++++ EXCERPTED TEXT ++++
Across the U.S., some state pension plans have announced cost-of-living-adjustment increases to retirees’ and beneficiaries’ monthly benefits, while other state lawmakers have introduced bills that would boost pension benefits for teachers, government employees and more.
These COLA increases come on the heels of the Social Security Administration’s announcement at the end of 2022 that its COLA for 2023 is 8.7%, up from 5.9% in 2022. The back-to-back years are the first of at least 5% since the COLA was 5.8% in 2008. The recent increase is largely due to the high inflation rate the U.S. economy experienced in 2022.
State Adjustments
The Maryland State Retirement and Pension System announced Tuesday that eligible retirees and beneficiaries will receive more in their monthly pension payments beginning in July, as the new COLA rate of 8.003% takes effect. That rate exceeds the statutory COLA rate caps that apply to all or a portion of the allowance payable to many payees.
Because the pension system’s total investment performance for the 2022 calendar year did not equal or exceed the 6.8% assumed rate of investment return established by the Board of Trustees, the statutory rate cap for the portion of an allowance based on creditable service earned on or after July 1, 2011, is 1% for many payees, according to a press release.
Payees of Maryland’s Correctional Officers’ Retirement System, Employees’ and Teachers’ Pension Systems, Law Enforcement Officers’ Pension System, Local Fire and Police System and State Police Retirement System will all receive a boost in benefits due to the COLA increase.
In order to be qualified to receive the COLA on Pennsylvania payouts this July, a payee must be receiving a benefit based upon a retirement that was effective on or before July 1, 2022. Those receiving a benefit based on a retirement that was effective after July 1, 2022 will receive their first COLA increase in July 2024.
In Rhode Island, members of 76 municipal pension plans will also receive a COLA increase of 3.11% in 2023. The full list of plans can be viewed here.
To be eligible for the annual COLA, members who meet age and length of retirement requirements must also be retirees of a plan that offers COLA and has a funding level that exceeds 80%. For retirees of COLA-eligible plans that are less than 80% funded, a COLA is paid every four years.
Current eligible beneficiaries of the Employees’ Retirement System of Rhode Island’s Teachers’ Survivor Benefit also receive the same COLA increase of 8.7% that is granted to members of Social Security.
Lawmakers Propose Bills
Plenty of other states do not habitually make COLA adjustments. Democrats in both houses of the Pennsylvania General Assembly held a hearing on March 21 to discuss legislation that would provide a COLA for retirees in the Pennsylvania State Employees’ Retirement System and the Pennsylvania Public School Employees’ Retirement System.
No cost-of-living adjustment has been approved in Pennsylvania for 20 years. But according to statistics provided by the Pennsylvania Association of School Retirees, inflation has reduced purchasing power by more than 50% since the last COLA was enacted.
++++ SOURCE MATERIAL ++++
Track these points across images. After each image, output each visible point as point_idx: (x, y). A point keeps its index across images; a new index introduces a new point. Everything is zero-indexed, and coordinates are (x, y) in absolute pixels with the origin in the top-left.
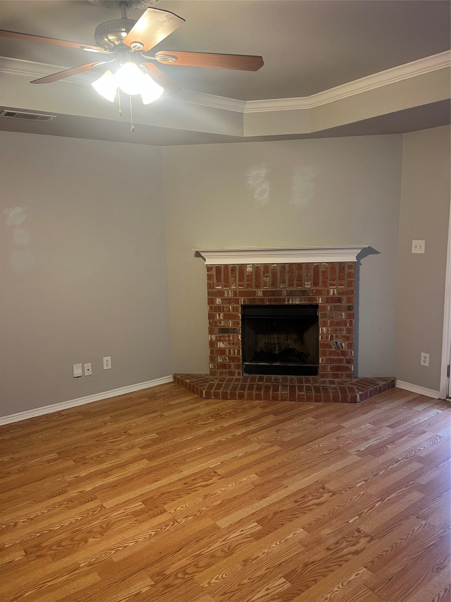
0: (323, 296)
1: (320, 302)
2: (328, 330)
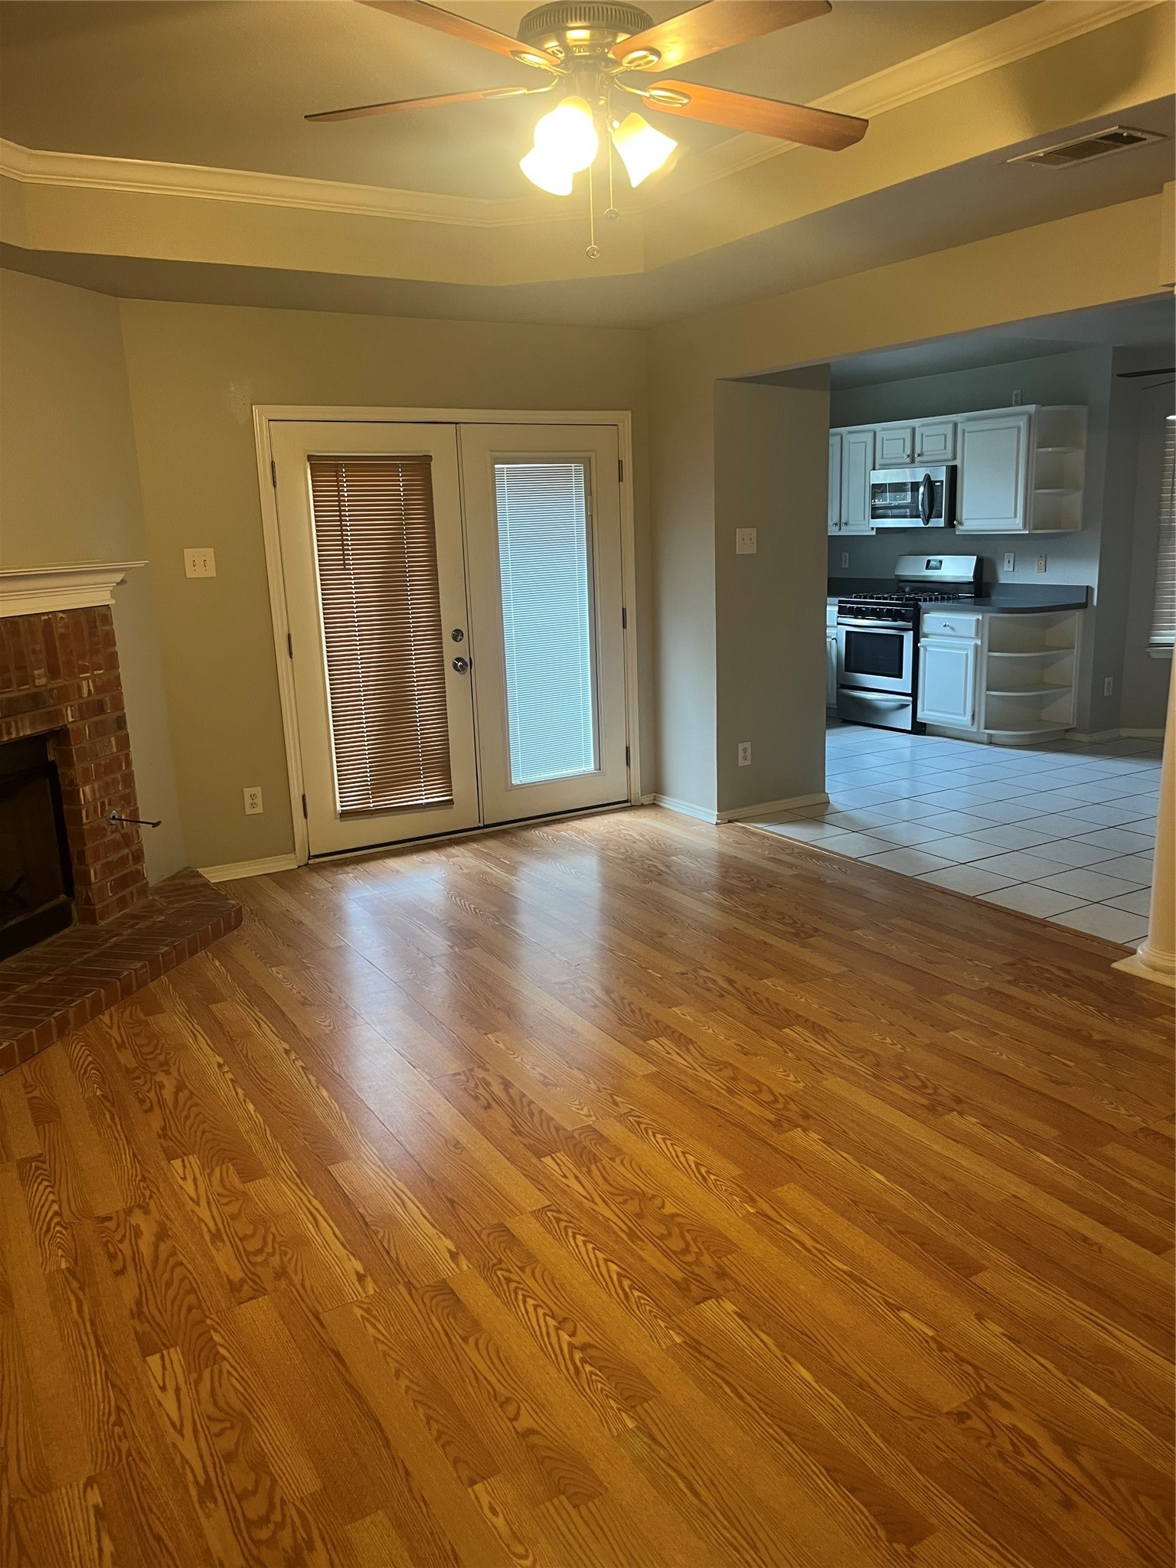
++++
++++ SOURCE MATERIAL ++++
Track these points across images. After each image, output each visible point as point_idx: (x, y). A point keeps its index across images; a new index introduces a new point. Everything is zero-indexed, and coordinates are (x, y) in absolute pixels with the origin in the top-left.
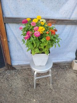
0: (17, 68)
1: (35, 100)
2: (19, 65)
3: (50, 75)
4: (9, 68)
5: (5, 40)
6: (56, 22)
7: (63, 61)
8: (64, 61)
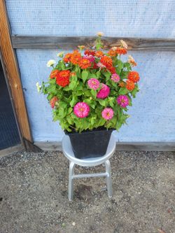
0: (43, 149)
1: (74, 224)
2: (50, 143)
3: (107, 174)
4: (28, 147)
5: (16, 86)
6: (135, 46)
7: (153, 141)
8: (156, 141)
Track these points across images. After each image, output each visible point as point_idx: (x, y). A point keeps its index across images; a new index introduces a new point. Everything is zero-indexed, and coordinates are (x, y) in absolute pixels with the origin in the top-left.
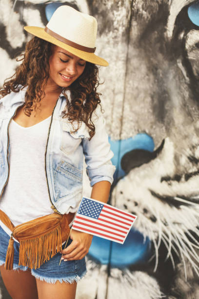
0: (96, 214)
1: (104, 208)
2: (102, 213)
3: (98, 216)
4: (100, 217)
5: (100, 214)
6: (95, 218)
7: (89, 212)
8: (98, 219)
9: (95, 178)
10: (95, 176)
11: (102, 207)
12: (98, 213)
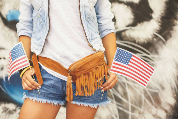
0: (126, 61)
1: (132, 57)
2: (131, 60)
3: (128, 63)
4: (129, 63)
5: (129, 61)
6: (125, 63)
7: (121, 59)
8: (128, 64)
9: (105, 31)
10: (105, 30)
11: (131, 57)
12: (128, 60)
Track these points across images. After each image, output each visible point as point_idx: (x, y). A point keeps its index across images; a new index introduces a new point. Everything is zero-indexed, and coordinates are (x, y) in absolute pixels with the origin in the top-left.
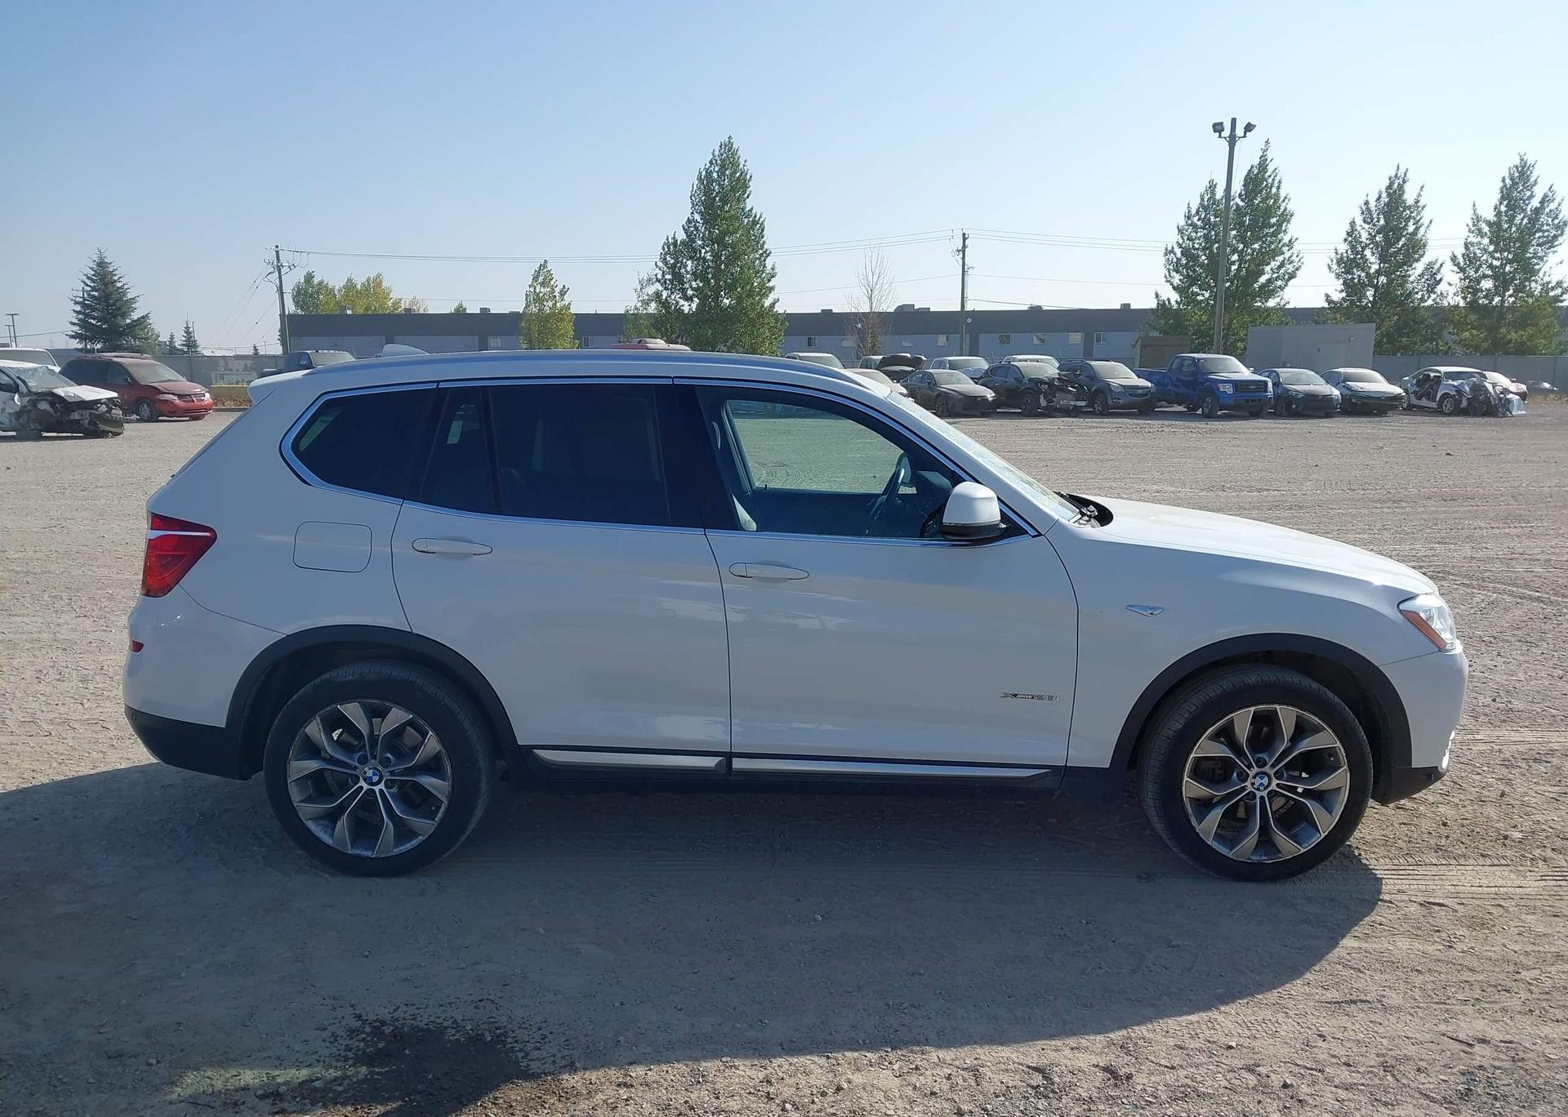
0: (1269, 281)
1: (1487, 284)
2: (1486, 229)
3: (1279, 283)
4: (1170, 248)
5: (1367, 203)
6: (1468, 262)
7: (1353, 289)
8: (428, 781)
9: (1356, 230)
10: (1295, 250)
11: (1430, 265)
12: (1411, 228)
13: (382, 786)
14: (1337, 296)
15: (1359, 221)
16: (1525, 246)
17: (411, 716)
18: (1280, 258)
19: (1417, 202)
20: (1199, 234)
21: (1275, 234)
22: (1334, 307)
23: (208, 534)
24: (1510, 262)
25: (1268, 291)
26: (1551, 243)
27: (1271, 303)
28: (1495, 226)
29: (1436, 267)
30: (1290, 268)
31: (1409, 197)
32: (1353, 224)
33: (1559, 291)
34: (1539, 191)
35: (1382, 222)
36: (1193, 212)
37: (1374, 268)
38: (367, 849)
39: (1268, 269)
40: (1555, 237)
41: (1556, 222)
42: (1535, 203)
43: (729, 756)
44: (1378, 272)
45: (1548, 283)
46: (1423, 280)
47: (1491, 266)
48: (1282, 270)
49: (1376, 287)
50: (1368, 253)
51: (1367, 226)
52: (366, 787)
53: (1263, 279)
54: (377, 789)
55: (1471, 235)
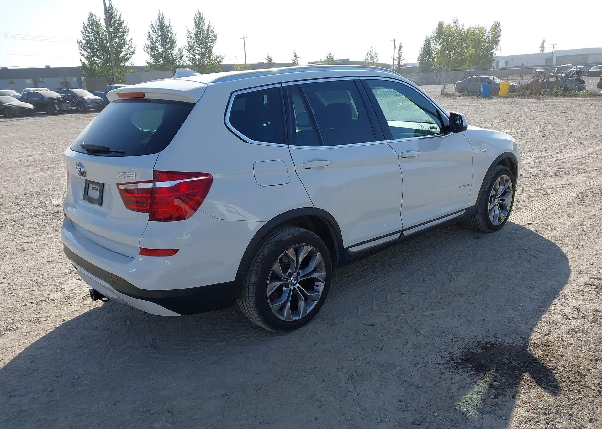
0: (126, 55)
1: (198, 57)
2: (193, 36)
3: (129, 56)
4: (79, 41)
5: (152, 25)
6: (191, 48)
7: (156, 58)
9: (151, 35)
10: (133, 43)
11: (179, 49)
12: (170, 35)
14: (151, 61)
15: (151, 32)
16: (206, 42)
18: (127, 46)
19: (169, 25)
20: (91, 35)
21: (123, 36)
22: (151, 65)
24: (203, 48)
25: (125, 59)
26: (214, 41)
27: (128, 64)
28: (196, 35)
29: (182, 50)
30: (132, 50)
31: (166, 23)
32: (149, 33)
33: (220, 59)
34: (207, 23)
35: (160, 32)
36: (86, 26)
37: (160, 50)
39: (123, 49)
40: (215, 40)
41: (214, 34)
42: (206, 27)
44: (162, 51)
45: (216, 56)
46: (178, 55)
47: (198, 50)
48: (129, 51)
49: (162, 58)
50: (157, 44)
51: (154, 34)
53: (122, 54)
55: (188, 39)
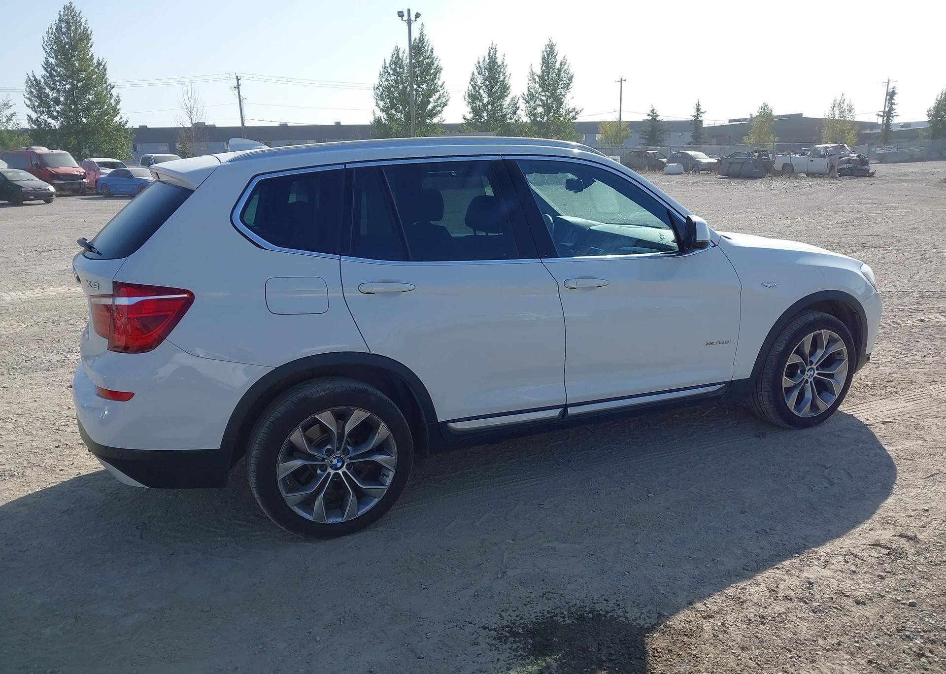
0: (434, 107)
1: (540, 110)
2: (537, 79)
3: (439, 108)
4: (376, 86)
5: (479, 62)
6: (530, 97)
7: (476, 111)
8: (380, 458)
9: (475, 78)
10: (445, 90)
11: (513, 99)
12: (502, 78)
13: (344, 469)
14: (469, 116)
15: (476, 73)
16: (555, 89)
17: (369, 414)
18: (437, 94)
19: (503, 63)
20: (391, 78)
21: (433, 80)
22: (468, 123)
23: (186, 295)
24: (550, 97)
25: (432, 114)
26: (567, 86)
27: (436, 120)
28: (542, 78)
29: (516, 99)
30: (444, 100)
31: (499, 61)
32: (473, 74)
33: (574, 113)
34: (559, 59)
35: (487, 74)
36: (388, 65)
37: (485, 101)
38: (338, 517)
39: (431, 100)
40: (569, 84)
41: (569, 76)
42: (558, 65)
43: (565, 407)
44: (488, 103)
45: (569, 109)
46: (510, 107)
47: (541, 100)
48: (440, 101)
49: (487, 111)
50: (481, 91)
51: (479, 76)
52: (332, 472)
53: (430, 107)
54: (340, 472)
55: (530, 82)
++++
**TASK STATEMENT:**
Continue the article on state pension cost-of-living adjustments, picking up right after its last sentence.

**TASK RESULT:**
“It is time that our legislature stands up for public school employees and our state employees—and it is time that PSERS and SERS prioritize the retirement security of their annuitants over high-priced investment managers and risky private equity investments,” Katie Muth, a Democrat Pennsylvania state senator, said at the hearing. “I look forward to working with my colleagues in the House and Senate on our legislation to enact a COLA and to allow our retirees to live with dignity.”
Muth and John Kane, also a Democrat state senator, have introduced two bills that would give annuitants their first COLA in more than 20 years. Pennsylvania law requires the General Assembly to enact legislation to grant COLA increases to teachers and retired state workers. Democratic representatives Steven Malagari and Dan Deasy are also working on similar legislation to enact a COLA for PSERS and SERS annuitants.
Similarly, in Texas, two different Texas Senate bills would increase teacher pensions across the state.
Senate Bill 10 would create a COLA at 4% for retirees who have been retired for more than 10 years. For teachers and school workers who have been retired anywhere from two to nine years, the COLA would be adjusted to 2%.
In addition, the bill would give retired teachers above the age of 75 a 13th annual check of $7,500. The bill states that this group of retired educators have struggled financially for many years due to fixed lower retirement benefits. State Senator Joan Huffman, a Republican, is the author of the bill, which was approved by all 31 senators signing on as joint authors.
The Texas House proposal for a COLA is built into a supplemental budget bill, House Bill 600, which seeks to create a COLA based on how many years former teachers have been retired. HB 600 states that for those who have been retired for 20 or more years, there would be a 6% COLA. For those who have been retired for more than 10 years, but fewer than 20, a 4% COLA, and so on.